ASSIGNMENT ::
All lines containing the string "Rotterdam" must be copied from the entries.

*** Begin section ***

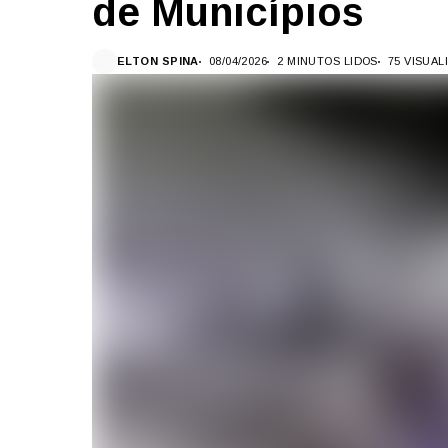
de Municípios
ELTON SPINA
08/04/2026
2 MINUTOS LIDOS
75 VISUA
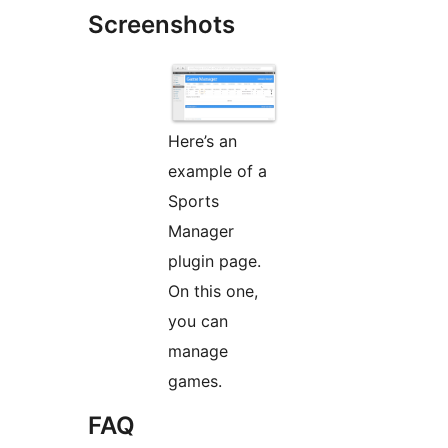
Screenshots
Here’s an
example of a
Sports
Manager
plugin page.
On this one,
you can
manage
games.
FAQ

*** End section ***
*** Begin section ***

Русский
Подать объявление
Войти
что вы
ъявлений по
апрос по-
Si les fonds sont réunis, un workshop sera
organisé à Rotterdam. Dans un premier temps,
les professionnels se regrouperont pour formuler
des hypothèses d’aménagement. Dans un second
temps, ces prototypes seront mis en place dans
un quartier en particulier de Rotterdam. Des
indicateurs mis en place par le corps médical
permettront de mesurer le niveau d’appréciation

*** End section ***

SOLUTION FOR THIS PROBLEM ::
organisé à Rotterdam. Dans un premier temps,
un quartier en particulier de Rotterdam. Des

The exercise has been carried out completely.